Does giving birth have to be painful? And if not, isn't this all bizarre?

This is a perfectly reasonable thing to wonder, actually. There are so many people who choose and schedule c-sections that I can see why the average person who knows little about childbirth would just assume that it’s easier.

It’s already been answered but since it’s major surgery it’s not at all better. I had a vag delivery and didn’t need any stitches and was walking around comfortably right away. I even tried to dig a hole in the yard 3 days after delivery (our cat died, and I was not allowed to dig the hole). A woman on the post partum unit couldn’t walk unassisted after her c-section.

I would have even gotten an extra 2 weeks paid leave if I had a c-section, 8 weeks instead of 6. So if an insurance company recognizes the difference you know it’s serious.

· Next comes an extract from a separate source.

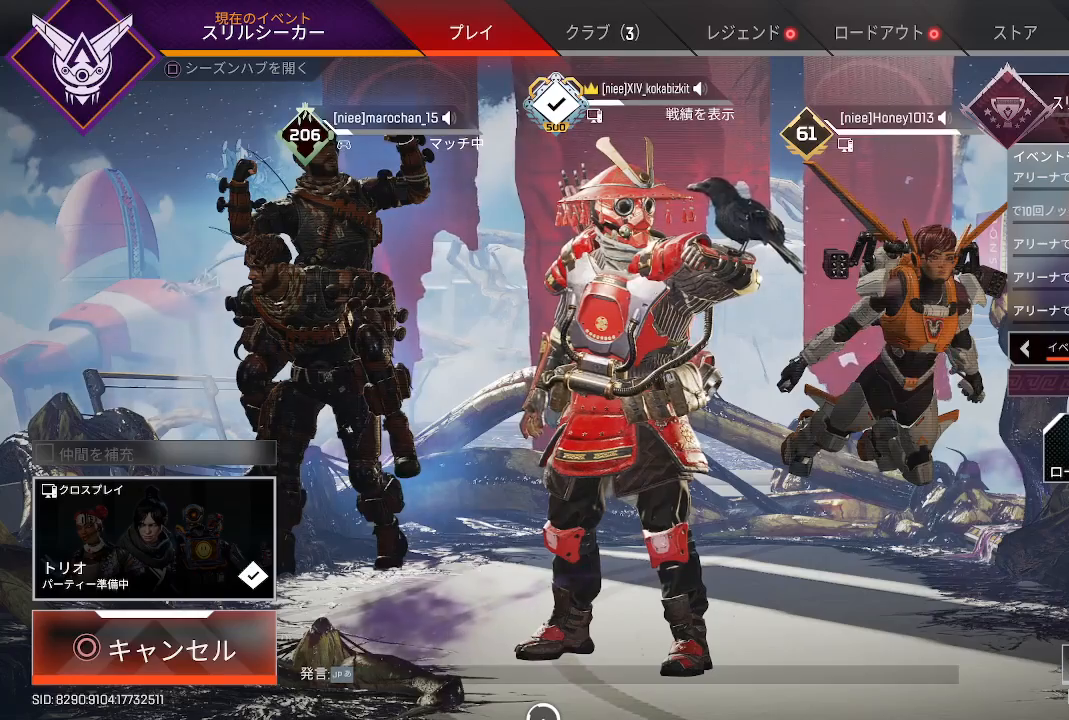
{"buttons": [], "left_stick": "center", "right_stick": "center", "events": []}
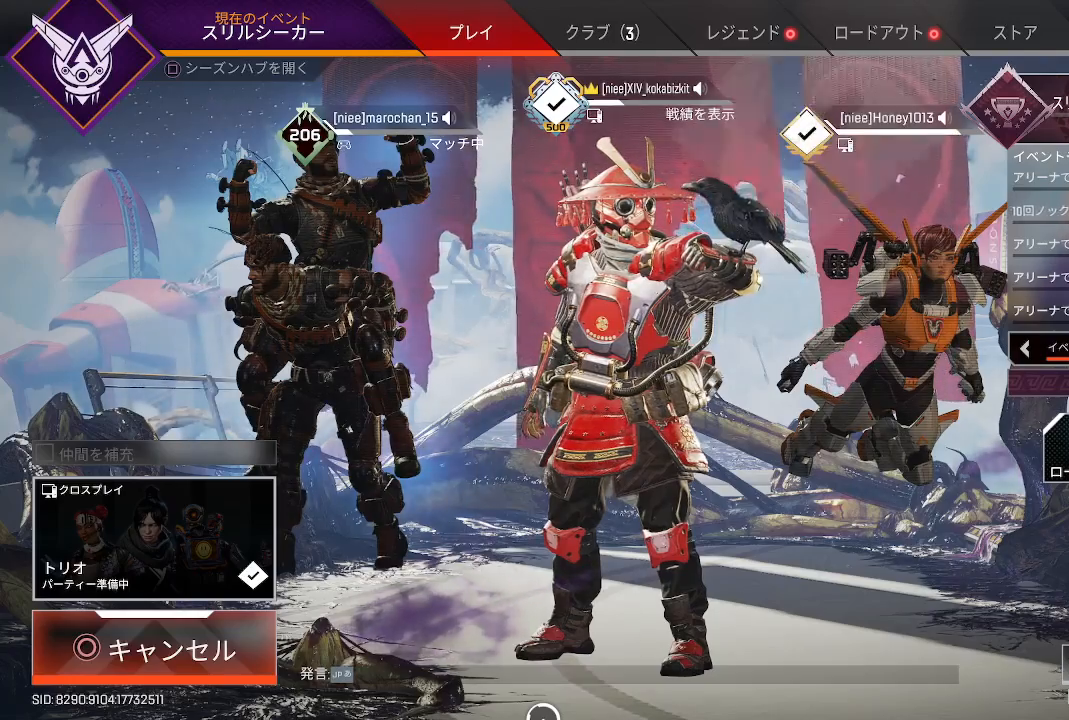
{"buttons": [], "left_stick": "center", "right_stick": "center", "events": []}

A lot of people believe epidurals are the first step toward a cascade of medical interventions that often end in C-section (essentially, epidural -> trouble pushing -> c-section). Rates of c-section for those initially getting an epidural are much higher. So all the reasons for why C-sections are less optimal that vaginal birth apply to getting an epidural as well.

Can you elaborate on some of the known “specific things?”

I’m envious. I had very long labors, 24 hours the first time and almost 72 the second. Both times I had to be induced at more than two weeks overdue. In my situation, an epidural was the only thing that let me get any sleep at all at a time when I was completely and totally worn out.

It didn’t interfere with my awareness of the actual birth, either time, and I attribute the pain relief to actually moving the labor along. So I’ll chime in with those who say every situation is different.

I was very thankful not to have a c-section in either case, thanks to the dedicated attention of a doula. Had my OB had her way, baby #2 would have been delivered via surgery. :eek:

You’ve got one very brave wife! :slight_smile:

One (Related) question:
If it takes a woman, say, 24 hours to give birth does the baby sort of just hang there halfway in and halfway out? :eek:

I haven’t had children yet, but my personal perspective is that I’m not very fearful of pain, and that due to other personality factors I do NOT want to have a c-section if I can avoid it, and that I also will most likely want to spend as much of labor possible moving around and unencumbered by IVs and fetal monitors, and be fully aware of what is happening with my body. So I’ve always planned on doing ‘natural childbirth’ (which is a rather silly name in this day and age for choosing to experience the pain of it…)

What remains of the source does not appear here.